Tuesday, February 17, 2009

Fair Game by Valerie Plame Wilson & Courage For The Earth edited by Peter Matthiessen

Fair Game: How a Top CIA Agent Was Betrayed by Her Own Government

This was a surprisingly quick and easy read, made even quicker by the large swaths of blacked-out writing representing the text the CIA would not let Plame put into print in her own name. The afterword by Laura Rozen contains all the information blacked-out of Plame’s account, and demonstrates that it was all in the public domain. Plame is just telling a (more personable) side of the story which everyone already knows.

It is rather disturbing to think the Office of the President would blame a faulty military strategy on the “failure” of the intelligence community in general. How is that supposed to reassure the American people? Well, the President’s plan didn’t work, but that was nobody knew what they were talking about. ? It’s disturbing that this is the plan they came up with, and it’s even more disturbing how they tried to silence their detractors by actively undermining agents in the field and therefore the intelligence community itself. What part of the system did they not understand? Or, more likely, what part of the system did they think they were so powerful that they didn’t even need anymore?

I wish I could say I was surprised much by the government fiasco in general, but, not really. Those in charge, those few with power, often twist and distort things until it matches up with their version of reality. Which brings us to:

Courage for the Earth: Writers, Scientists, and Activists Celebrate the Life and Writing of Rachel Carson

This is a brilliant collection of essays and excerpts on one of the most important writers of literature of the 20th century. She is most famous for Silent Spring, which brought into public awareness the origins, dangers, and careless wide-spread use of pesticides, and which prompted brutal and personal attacks on her from all sides of government, industry, and the scientific community. The facts of the matter vindicated her and her firm resolve to make a stand, and thankfully the facts did come out before her death by cancer two years after Silent Spring was published.

But she was even more than the author of Silent Spring. She was one of the writers who made science accessible to the average person, who made it interesting and relevant.

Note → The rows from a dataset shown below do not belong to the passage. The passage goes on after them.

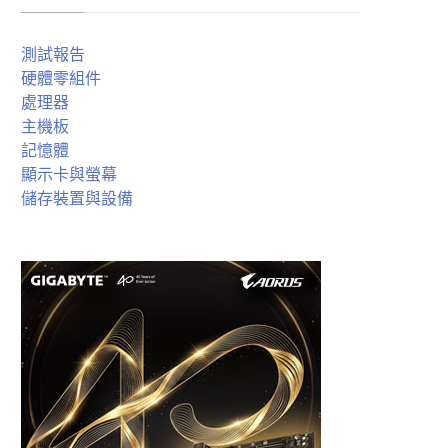
測試報告
硬體零組件
處理器
主機板
記憶體
顯示卡與螢幕
儲存裝置與設備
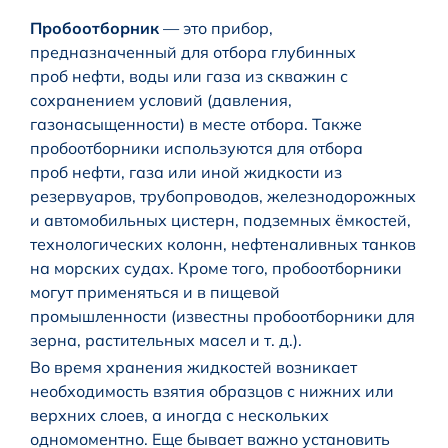
Пробоотборник
— это прибор,
предназначенный для отбора глубинных
проб нефти, воды или газа из скважин с
сохранением условий (давления,
газонасыщенности) в месте отбора. Также
пробоотборники используются для отбора
проб нефти, газа или иной жидкости из
резервуаров, трубопроводов, железнодорожных
и автомобильных цистерн, подземных ёмкостей,
технологических колонн, нефтеналивных танков
на морских судах. Кроме того, пробоотборники
могут применяться и в пищевой
промышленности (известны пробоотборники для
зерна, растительных масел и т. д.).
Во время хранения жидкостей возникает
необходимость взятия образцов с нижних или
верхних слоев, а иногда с нескольких
одномоментно. Еще бывает важно установить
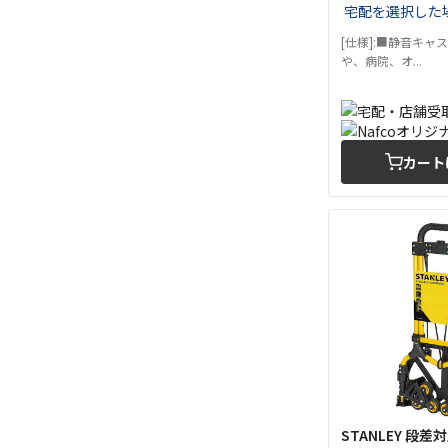
宅配を選択した
[仕様]:■静音キャ
や、病院、オ...
カート
STANLEY 段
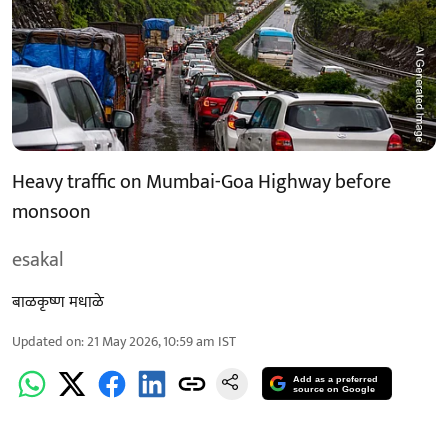
Heavy traffic on Mumbai-Goa Highway before
monsoon
esakal
बाळकृष्ण मधाळे
Updated on
:
21 May 2026, 10:59 am
IST
Add as a preferred
source on Google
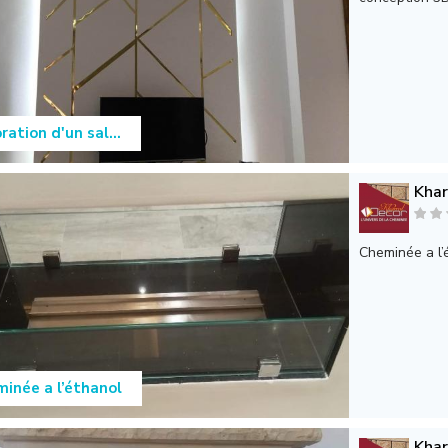
ration d'un sal...
Khar
Cheminée a l’é
inée a l’éthanol
Khar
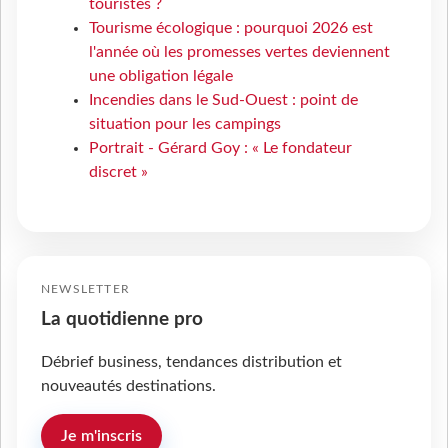
touristes ?
Tourisme écologique : pourquoi 2026 est
l'année où les promesses vertes deviennent
une obligation légale
Incendies dans le Sud-Ouest : point de
situation pour les campings
Portrait - Gérard Goy : « Le fondateur
discret »
NEWSLETTER
La quotidienne pro
Débrief business, tendances distribution et
nouveautés destinations.
Je m'inscris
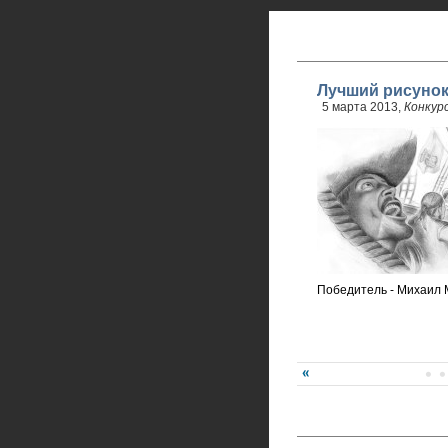
Лучший рисуно
5 марта 2013,
Конкур
Победитель - Михаил 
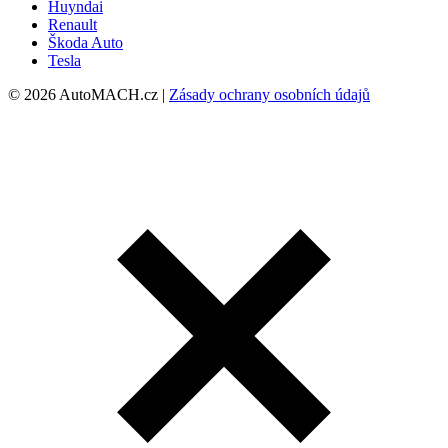
Huyndai
Renault
Škoda Auto
Tesla
© 2026 AutoMACH.cz |
Zásady ochrany osobních údajů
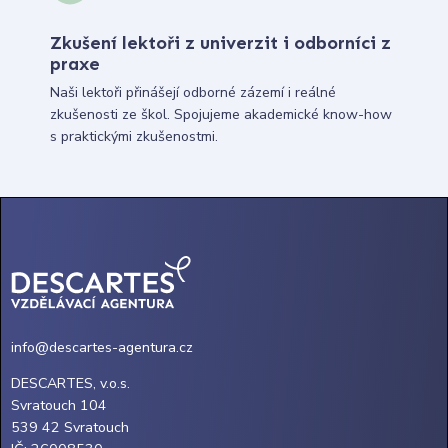
Zkušení lektoři z univerzit i odborníci z
praxe
Naši lektoři přinášejí odborné zázemí i reálné
zkušenosti ze škol. Spojujeme akademické know-how
s praktickými zkušenostmi.
info@descartes-agentura.cz
DESCARTES, v.o.s.
Svratouch 104
539 42 Svratouch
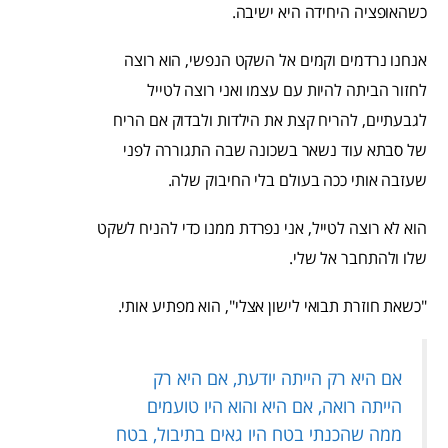
כשהאופציה היחידה היא ישיבה.
אנחנו נרדמים וקמים אל השקט הנפשי, הוא רוצה
לחזור הביתה להיות עם עצמו ואני רוצה לטייל
לגבעתיים, להריח קצת את הילדות ולבדוק אם הריח
של סבתא עוד נשאר בשכונה שבה התגוררה לפני
שעזבה אותי ככה בעולם בלי החיבוק שלה.
הוא לא רוצה לטייל, אני נפרדת ממנו כדי להניח לשקט
שלו ולהתחבר אל שלי.
"כשאת חוזרת תבואי לישון אצלי", הוא מפתיע אותי.
אם היא רק הייתה יודעת, אם היא רק
הייתה רואה, אם היא והוא היו טועמים
ממה שהכנתי בטח היו גאים בתיבול, בטח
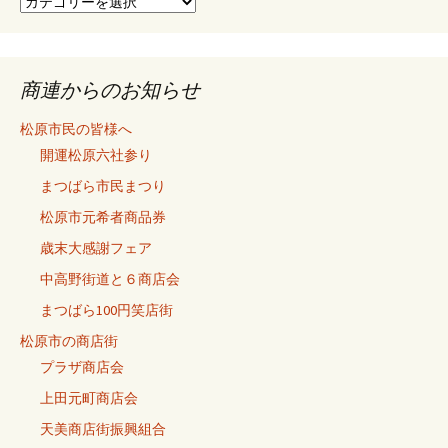
ン
今
ま
で
の
記
商連からのお知らせ
事
松原市民の皆様へ
開運松原六社参り
まつばら市民まつり
松原市元希者商品券
歳末大感謝フェア
中高野街道と６商店会
まつばら100円笑店街
松原市の商店街
プラザ商店会
上田元町商店会
天美商店街振興組合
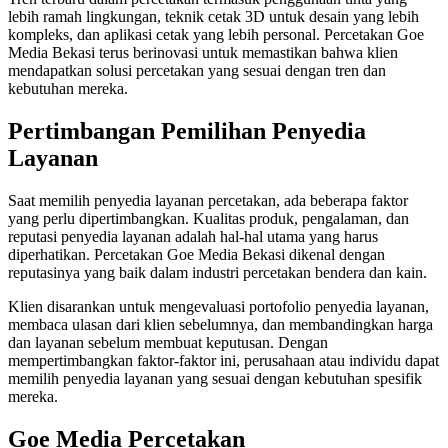
lebih ramah lingkungan, teknik cetak 3D untuk desain yang lebih
kompleks, dan aplikasi cetak yang lebih personal. Percetakan Goe
Media Bekasi terus berinovasi untuk memastikan bahwa klien
mendapatkan solusi percetakan yang sesuai dengan tren dan
kebutuhan mereka.
Pertimbangan Pemilihan Penyedia
Layanan
Saat memilih penyedia layanan percetakan, ada beberapa faktor
yang perlu dipertimbangkan. Kualitas produk, pengalaman, dan
reputasi penyedia layanan adalah hal-hal utama yang harus
diperhatikan. Percetakan Goe Media Bekasi dikenal dengan
reputasinya yang baik dalam industri percetakan bendera dan kain.
Klien disarankan untuk mengevaluasi portofolio penyedia layanan,
membaca ulasan dari klien sebelumnya, dan membandingkan harga
dan layanan sebelum membuat keputusan. Dengan
mempertimbangkan faktor-faktor ini, perusahaan atau individu dapat
memilih penyedia layanan yang sesuai dengan kebutuhan spesifik
mereka.
Goe Media Percetakan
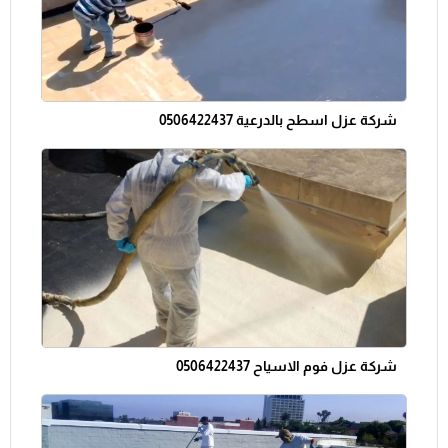
شركة عزل اسطح بالدرعية 0506422437
شركة عزل فوم الاسياح 0506422437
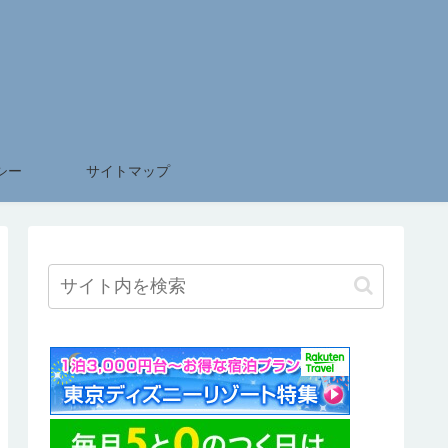
シー
サイトマップ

Her trilogy on ocean life (Under the Sea-Wind, The Sea Around Us, and The Edge of the Sea) were incredibly popular. She was a talented writer who refused to think of science as something in a little box on the shelf to be taken down and used during experiments. Science was part of our everyday life.

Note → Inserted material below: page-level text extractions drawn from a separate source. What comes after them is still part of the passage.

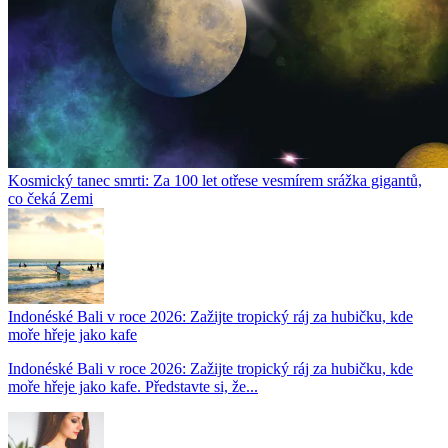
Kosmický tanec smrti: Za 100 let otřese vesmírem srážka gigantů,
co čeká Zemi
Indonéské Bali v roce 2026: Zažijte tropický ráj za hubičku, kde
moře hřeje jako kafe
Indonéské Bali v roce 2026: Zažijte tropický ráj za hubičku, kde
moře hřeje jako kafe. Představte si, že...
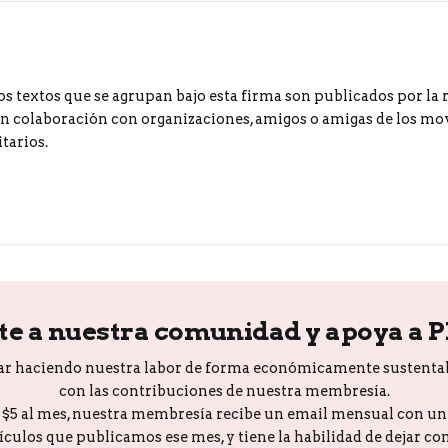
os textos que se agrupan bajo esta firma son publicados por la 
 colaboración con organizaciones, amigos o amigas de los m
tarios.
te a nuestra comunidad y apoya a 
ar haciendo nuestra labor de forma económicamente sustenta
con las contribuciones de nuestra membresía.
o $5 al mes, nuestra membresía recibe un email mensual con u
tículos que publicamos ese mes, y tiene la habilidad de dejar c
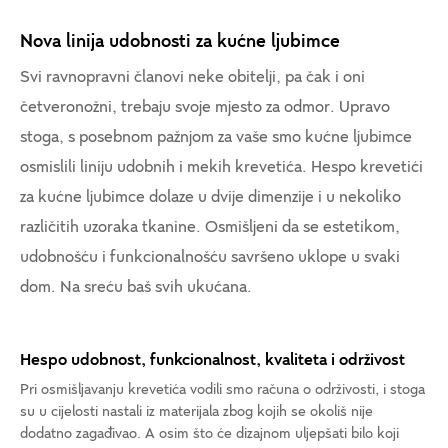
Nova linija udobnosti za kućne ljubimce
Svi ravnopravni članovi neke obitelji, pa čak i oni
četveronožni, trebaju svoje mjesto za odmor. Upravo
stoga, s posebnom pažnjom za vaše smo kućne ljubimce
osmislili liniju udobnih i mekih krevetića. Hespo krevetići
za kućne ljubimce dolaze u dvije dimenzije i u nekoliko
različitih uzoraka tkanine. Osmišljeni da se estetikom,
udobnošću i funkcionalnošću savršeno uklope u svaki
dom. Na sreću baš svih ukućana.
Hespo udobnost, funkcionalnost, kvaliteta i održivost
Pri osmišljavanju krevetića vodili smo računa o održivosti, i stoga
su u cijelosti nastali iz materijala zbog kojih se okoliš nije
dodatno zagađivao. A osim što će dizajnom uljepšati bilo koji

She said that “the aim of science is to discover and illuminate truth. And that, I take it, is the aim of literature, whether biography or history or fiction. It seems to me, then, that there can be no separate literature of science.”

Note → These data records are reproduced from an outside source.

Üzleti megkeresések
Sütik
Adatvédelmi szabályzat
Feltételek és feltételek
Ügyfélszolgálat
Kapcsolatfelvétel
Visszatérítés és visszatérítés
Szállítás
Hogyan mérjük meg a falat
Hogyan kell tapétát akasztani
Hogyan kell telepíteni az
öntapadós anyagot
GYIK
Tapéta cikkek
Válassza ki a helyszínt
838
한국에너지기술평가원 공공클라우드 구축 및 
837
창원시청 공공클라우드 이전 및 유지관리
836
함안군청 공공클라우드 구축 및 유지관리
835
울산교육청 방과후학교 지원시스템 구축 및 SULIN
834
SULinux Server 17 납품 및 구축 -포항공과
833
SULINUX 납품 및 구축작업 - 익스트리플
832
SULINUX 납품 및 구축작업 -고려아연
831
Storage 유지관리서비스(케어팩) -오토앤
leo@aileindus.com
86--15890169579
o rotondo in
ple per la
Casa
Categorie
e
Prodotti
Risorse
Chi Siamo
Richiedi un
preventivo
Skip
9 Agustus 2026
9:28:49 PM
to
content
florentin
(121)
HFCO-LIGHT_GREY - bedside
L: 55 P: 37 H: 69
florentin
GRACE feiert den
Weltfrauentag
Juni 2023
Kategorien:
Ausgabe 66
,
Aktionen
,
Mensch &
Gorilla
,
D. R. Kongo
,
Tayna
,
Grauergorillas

She also refused to think of spirituality as something in a little box on the shelf to be taken down and used during church. She saw no need for science or modern life to be sterile and mechanical.

“The winds, the sea, and the moving tides are what they are. If there is wonder and beauty and majesty in them, science will discover these qualities. If they are not there, science cannot create them. If there is poetry in my book about the sea, it is not because I deliberately put it in there, but because no one could write truthfully about the sea and leave out the poetry.”

The essays in this collection show her influence on the world, person by person. Today many people who do not even know the name Rachel Carson believe in what she stood for and have taken her message to heart. She helped make the nation (and the world) aware of us all “as a very tiny part of a vast and incredible universe, a universe that is distinguished above all else by a mysterious and wonderful unity that we flout at our peril.” But she knew it wouldn’t be that simple, and, after all these years, we are still not fully awake. Oh, reading this book was very emotional for me. Many of her warnings- many of her scientifically documented cases of the poisons in our air, water, food, and environment- have been pushed aside, swept under the rug, covered up by those who don’t want to hear it, those who don’t want us to think about it, because they make too much money from the way things are. Try to go through the day without ingesting bleach, plastic, or pharmaceuticals. It should be easy, right? And yet, no. We are doing it everyday, and we aren’t even aware of the fact. It is hardly safe or sane to continue on this path. So why are we still on it, after almost 50 years?

If there is any hope for us at all, it may well come from a wish Rachel Carson made for the world herself,

that every child in the world have “a sense of wonder so indestructible that it would last throughout life, as an unfailing antidote against the boredom and disenchantments of later years, the sterile preoccupation with things that are artificial, the alienation from the sources of our strength.”

I, too, wish that we reconnect with the real, living world around us, and see through our illusions of independent power and grandeur, and be made whole again by the very world we have demeaned and seem hell-bent on destroying. Let us understand what our everyday choices mean, let us choose our future more carefully. Let us have courage for the earth.

There is a whole trove of other books mentioned in this book that I need to go find now. And I want to reread her work again as well.